The field of logistics is little known but can be very lucrative. It also happens to be an excellent fit for veterans, involving many of the same skills in strategic planning, optimization, and situational adaptability that they learn while deployed. Furthermore, logistics jobs can be found anywhere in the world, making them a great match for veterans who wish to continue traveling throughout their civilian career.
Comparison of Jobs in Logistics
|Job Title||Median Salary (2016)*||Job Growth (2016-2026)*||Applicable Military Skills/Traits|
|Logistician||$74,170||7%||Leadership skills, strategic planning abilities, interpersonal skills|
|Industrial Production Manager||$97,140||-1%||Leadership skills, the ability to troubleshoot, analysis skills|
|Wholesale and Manufacturing Sales Representatives||$60,530||5%||Interpersonal and negotiation strengths, language skills|
|Purchasing Managers, Buyers, and Purchasing Agents||$64,850||-3%||Strategic planning skills, interpersonal and negotiation abilities, language skills, an eye for quality|
|Heavy and Tractor-trailer Truck Drivers||$41,340||6%||Ability to troubleshoot, solid driving skills, commercial driver's license (CDL)|
Source:*Bureau of Labor Statistics. The salaries presented here are for U.S. based jobs and may not reflect salaries for the overseas counterpart.
What Makes These Great Overseas Logistics Jobs
Logistics as a career path involves managing how a product is moved through design, production, dissemination, and, eventually, disposal. Many of the skills that veterans learn while deployed translate well to this work, and employers in this field are often excited to bring veterans onto their team. Negotiation and bartering, strategic planning, troubleshooting, and language skills are all directly applicable to work in logistics. This field is also ripe with opportunity to work abroad, and although none of the careers listed are specific to international logistics, opportunities for overseas work often exist.
Unsurprisingly the job that tops this list has the same title as the larger category of jobs discussed here. Logisticians work within an organization's supply chain to manage the life cycle of a product from creation to disposal. They are also responsible for developing client relations and strategizing ways to minimize costs. These are fast paced positions that require quick thinking and often a significant amount of travel, which are familiar to many veterans. A bachelor's degree is often preferred for these positions, although an associate's degree or related work experience may suffice.
Industrial Production Manager
Industrial production managers work on the logistics of one industrial plant. They deal with the operations there and step back once the product has left their facility. People in these jobs need to be great leaders, able to manage a variety of personalities as well as different issues on the production line. The teaching and leadership skills as well as the abilities to think quickly and analyze a situation learned while in the military all come in handy in this position.
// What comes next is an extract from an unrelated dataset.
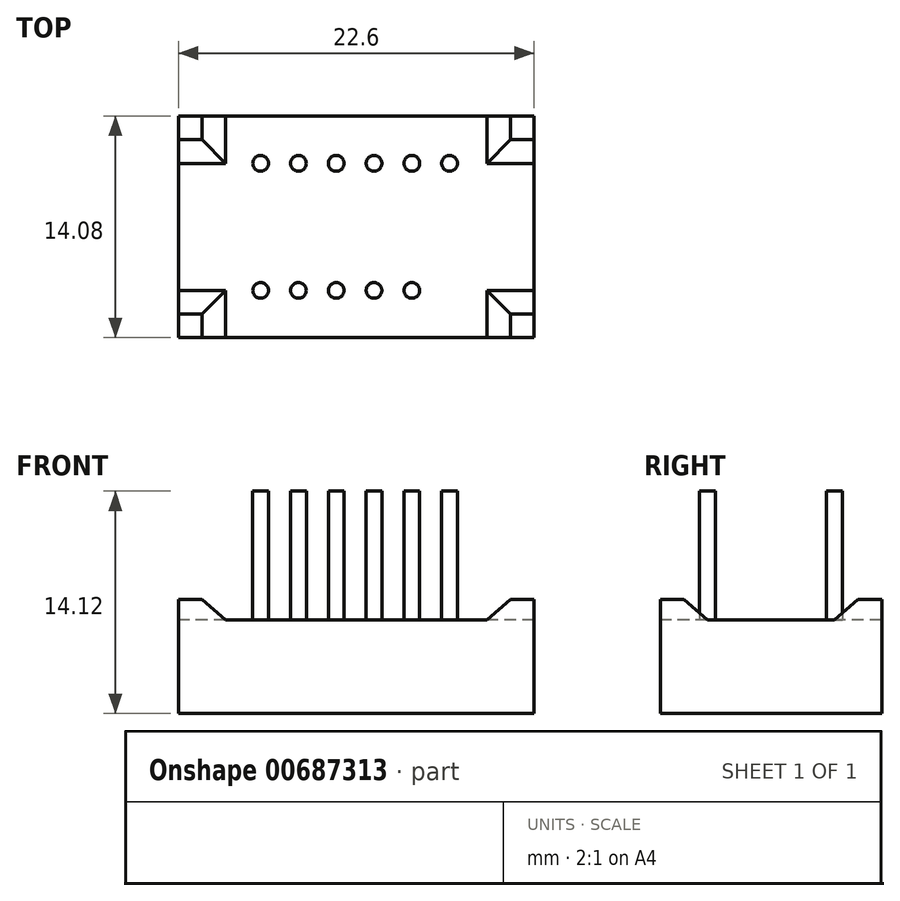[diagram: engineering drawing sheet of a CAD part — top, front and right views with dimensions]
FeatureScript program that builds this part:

A bachelor's degree and relevant work experience are usually required to get a job as an industrial production manager.
Wholesale and Manufacturing Sales Representative
Individuals who work as wholesale and manufacturing sales representatives are responsible for selling a product to retailers. These jobs require strong interpersonal skills, and a familiarity with bargaining and negotiating practices are highly desirable. Language skills can also be quite helpful, opening a company to markets that would otherwise be closed. The level of education required depends on what is being sold. Non-technical products, like food or clothes, may only require a high school degree, while products that utilize science and engineering often necessitate sales representatives to have a bachelor's degree in a pertinent field. Both global and domestic companies may require a significant amount of travel.
Purchasing Manager, Buyer, and Purchasing Agent
Those who work on buying for an organization are responsible for strategically organizing the company's needs to ensure they have products of the best possible quality and price. They interact with suppliers and may manage the contracts that a company maintains. A discerning eye coupled with great planning and interpersonal skills are traits learned in the military that are integral to success in this job. Language skills can also be very helpful. Most employers require a bachelor's degree for lower level positions, as well as some prior experience when hiring for management.
Heavy and Tractor-trailer Truck Driver
For those who wish to get into logistics, but don't have the experience to apply for the jobs listed above, becoming a trucker may be a great way to get a foot in the door. Heavy and tractor-trailer truck drivers transport goods from one place to another. They often deal with long hours on the road, mechanical issues, and adverse driving conditions, so this job requires great troubleshooting skills. No advanced degrees are required, but a high school diploma and training for professional truck drivers is typical. A commercial driver's license (CDL) is a must.